US President's commitment to energy research and education

US President Obama has committed to high increase in funding for the future of the US energy supply. I a speech to the National Academy of Sciences he made a very strong commitment to support R&D, education, ... to "enlist the talents and skills of the very best American scientists
and engineers
to address current fundamental scientific roadblocks to clean energy and energy security."

"In the 1950s and 1960s, Sputnik and the space race inspired young people to pursue careers in science and engineering.

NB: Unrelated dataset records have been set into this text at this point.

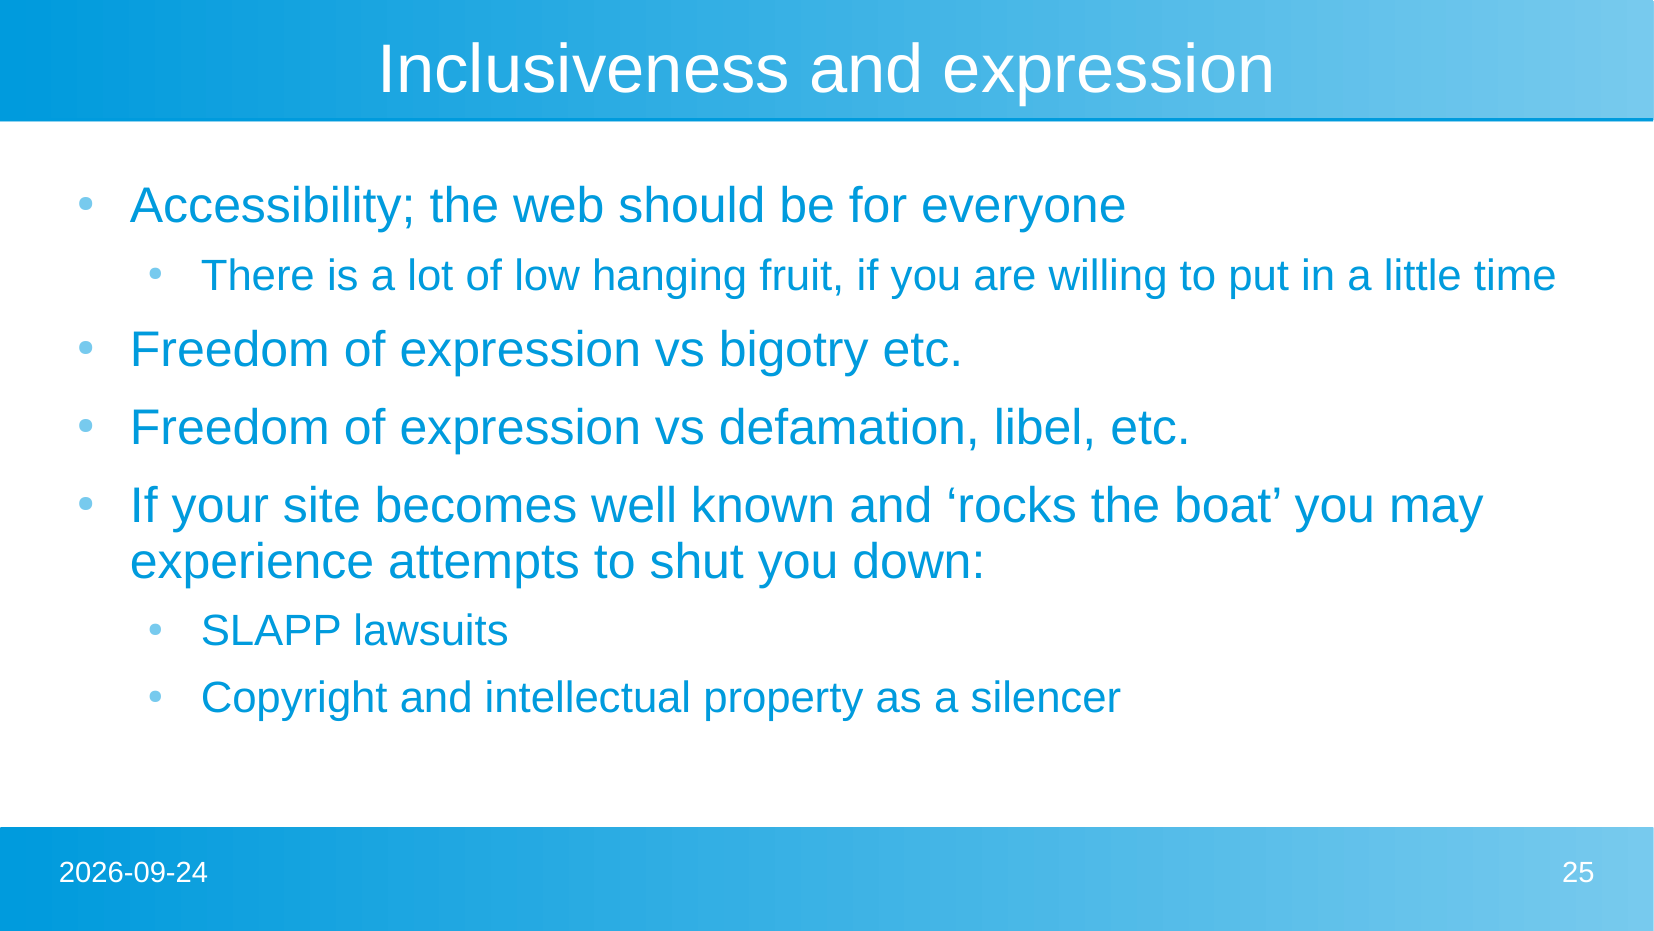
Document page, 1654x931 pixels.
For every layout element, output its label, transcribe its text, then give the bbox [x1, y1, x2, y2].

list Accessibility; the web should be for everyone There is a lot of low hanging fruit, if you are willing to put in a little time Freedom of expression vs bigotry etc. Freedom of expression vs defamation, libel, etc. If your site becomes well known and ‘rocks the boat’ you may experience attempts to shut you down: SLAPP lawsuits Copyright and intellectual property as a silencer [59, 177, 1595, 768]
title Inclusiveness and expression [59, 29, 1595, 108]
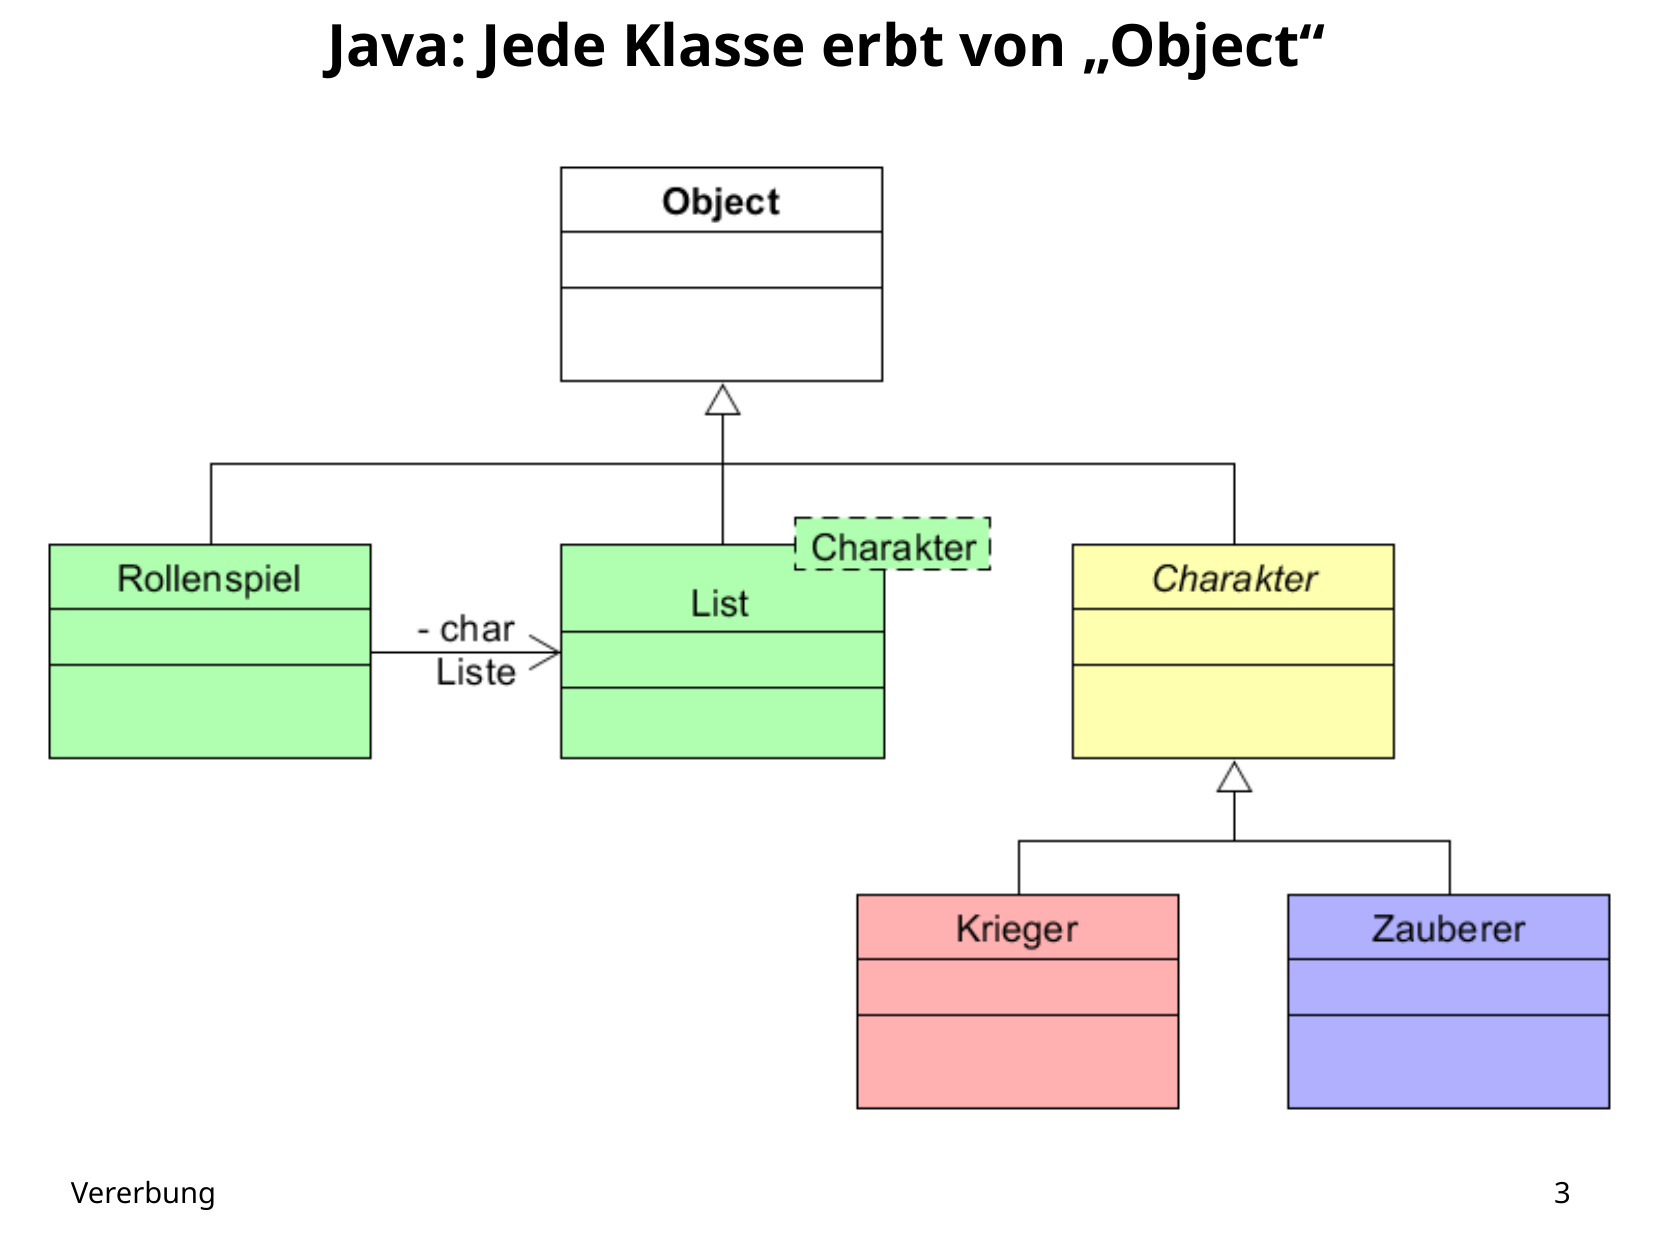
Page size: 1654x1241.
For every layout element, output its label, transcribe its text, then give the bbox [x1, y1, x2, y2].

title Java: Jede Klasse erbt von „Object“ [0, 5, 1654, 83]
picture [47, 165, 1613, 1112]
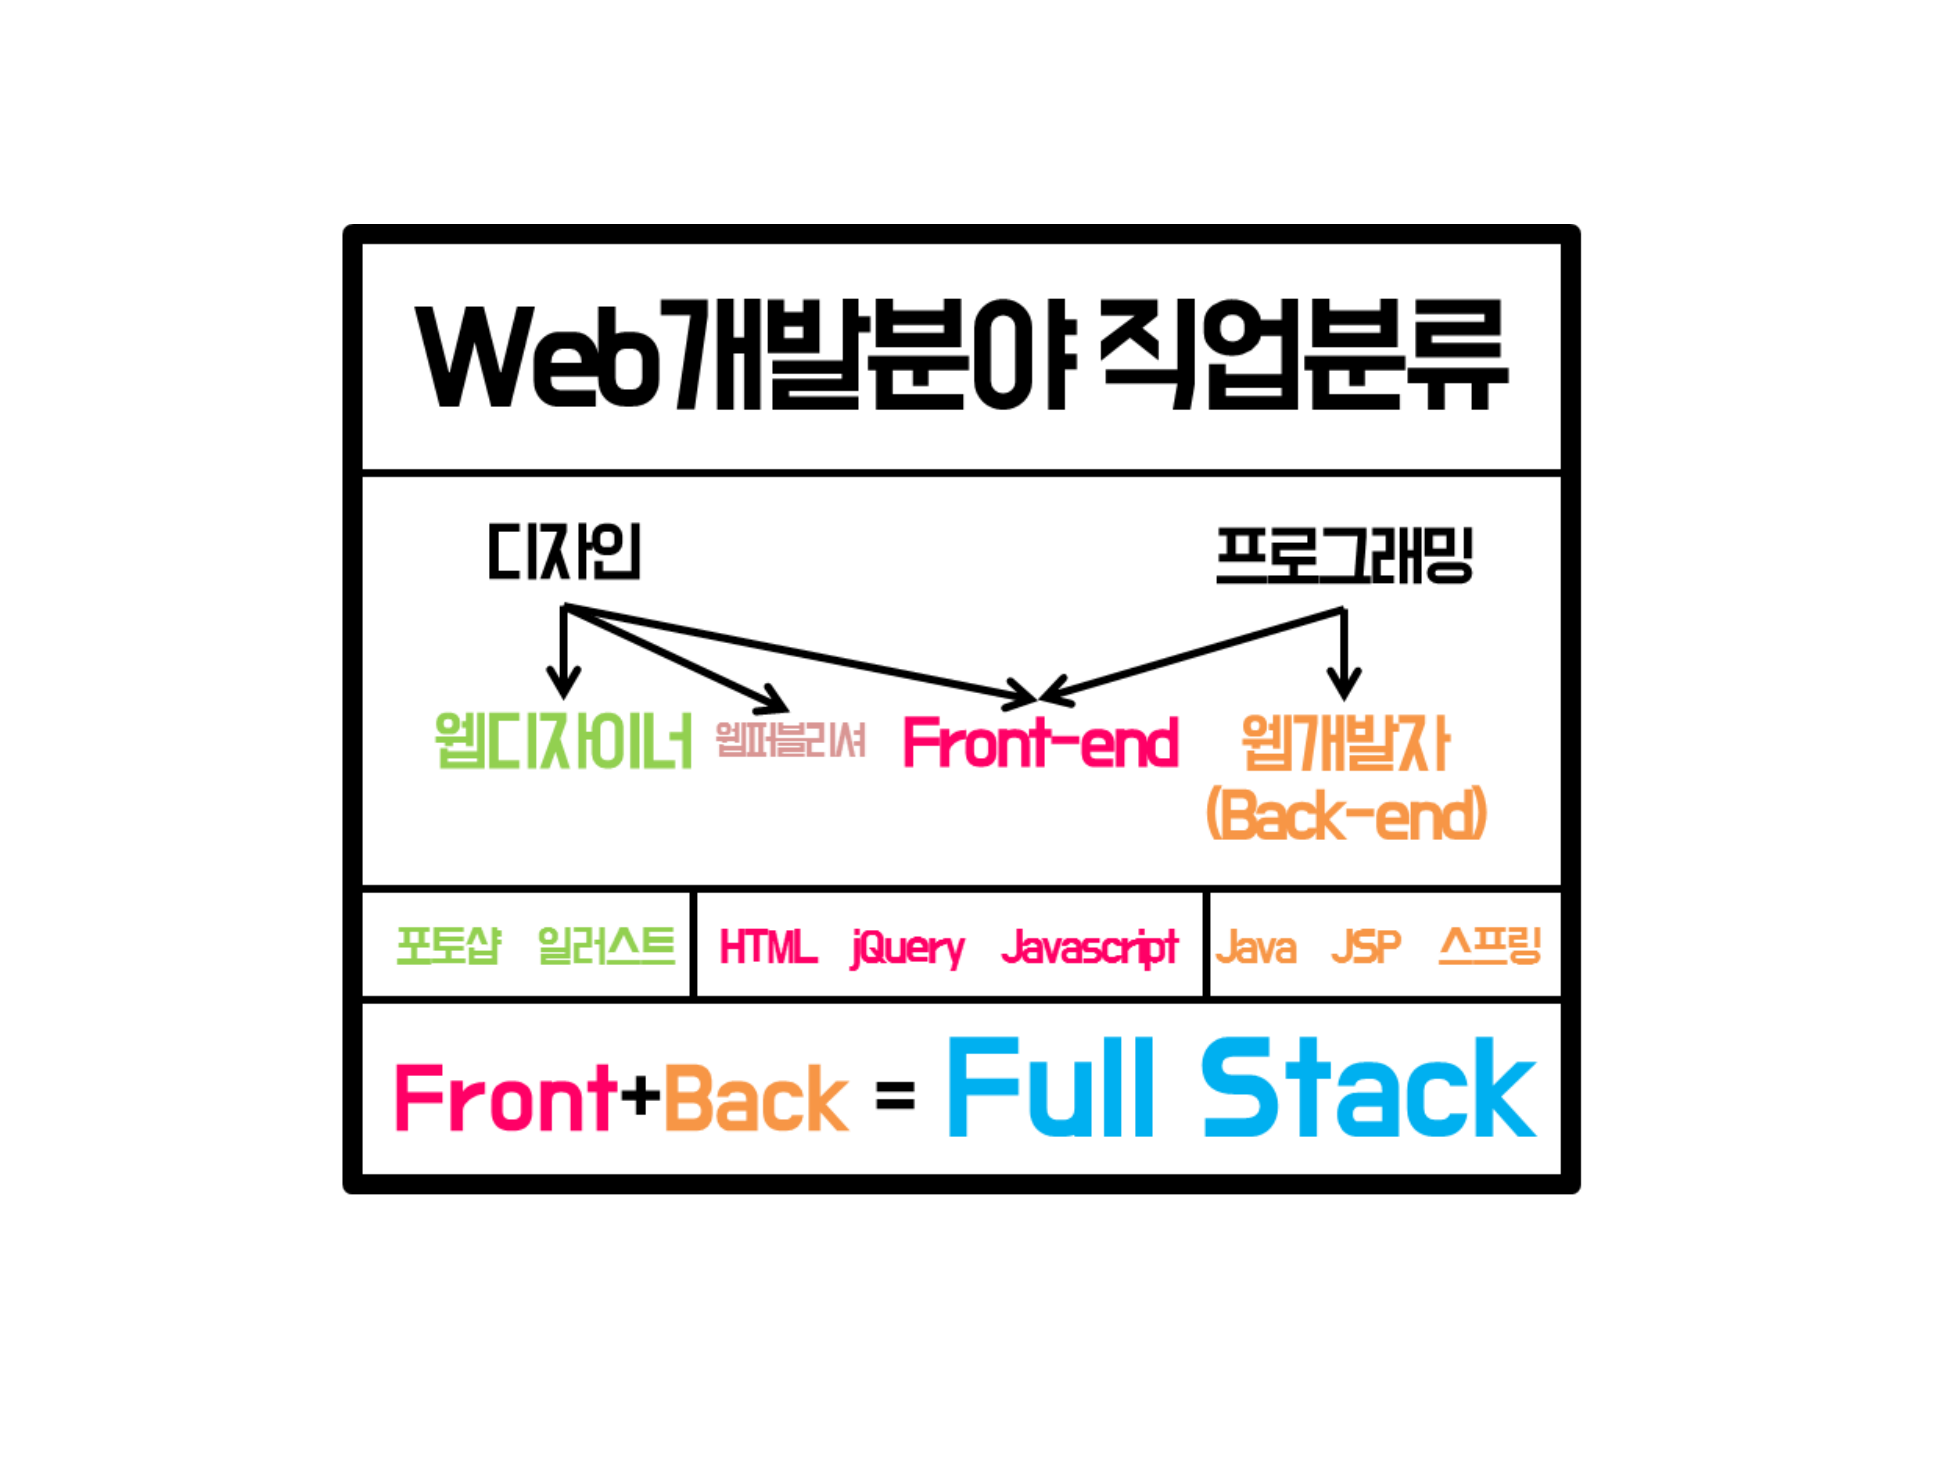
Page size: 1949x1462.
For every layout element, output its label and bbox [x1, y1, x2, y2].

picture [341, 224, 1608, 1238]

The average age of NASA’s Mission Control during the Apollo 17 Mission, for example, was 26.
President Obama believes that we have a similar opportunity to inspire today’s young people to tackle the single most important challenge of their generation – the need to develop cheap, abundant, clean energy and accelerate the transition to a low carbon economy." ...

"The President’s initiative will empower young men and women to invent and commercialize advanced energy technologies such as efficient and cost effective methods for converting sunlight to electricity and fuel, carbon capture and sequestration, stationary and portable advanced
batteries for plug-in electric cars, advanced energy storage concepts that will enable sustained energy supply from solar, wind, and other renewable energy sources, high-efficiency deployment of power across “smart grids” and carbon neutral commercial and residential buildings."

Click HERE for the complete ARPA-E news letter.

Education on international standards is one of the pillows of the future "smart grids" - education of people that want to become engineers and education of engineers that are already working for years. In some years down the road most young engineers are likely to have a solid knowledge of modern information and communication technologies. In the meantime many well experienced power engineers need to understand better the change in power system automation: the shift from wires to smart networks: to the distributed energy web. Every node in the network would have to be awake, responsive, flexible, and – most important – interconnected with everything else!

Click HERE for a comprehensive paper on "Seamless Communication with IEC 61850 for Distributed Power Generation" (presented in 2002 at the DistribuTech 2002, Miami)

2 comments:

Unknown said...

I like it. I work with a handful of young engineers who are "chomping at the bit" to work with this technology, Your blog does an excellent job inspiring the growing number of young engineers aggressively seeking to participate in the smart grid initiatives.

Unknown said...

I like it. I work with a handful of young engineers who are "chomping at the bit" to work with this technology, Your blog does an excellent job inspiring the growing number of young engineers aggressively seeking to participate in the smart grid initiatives.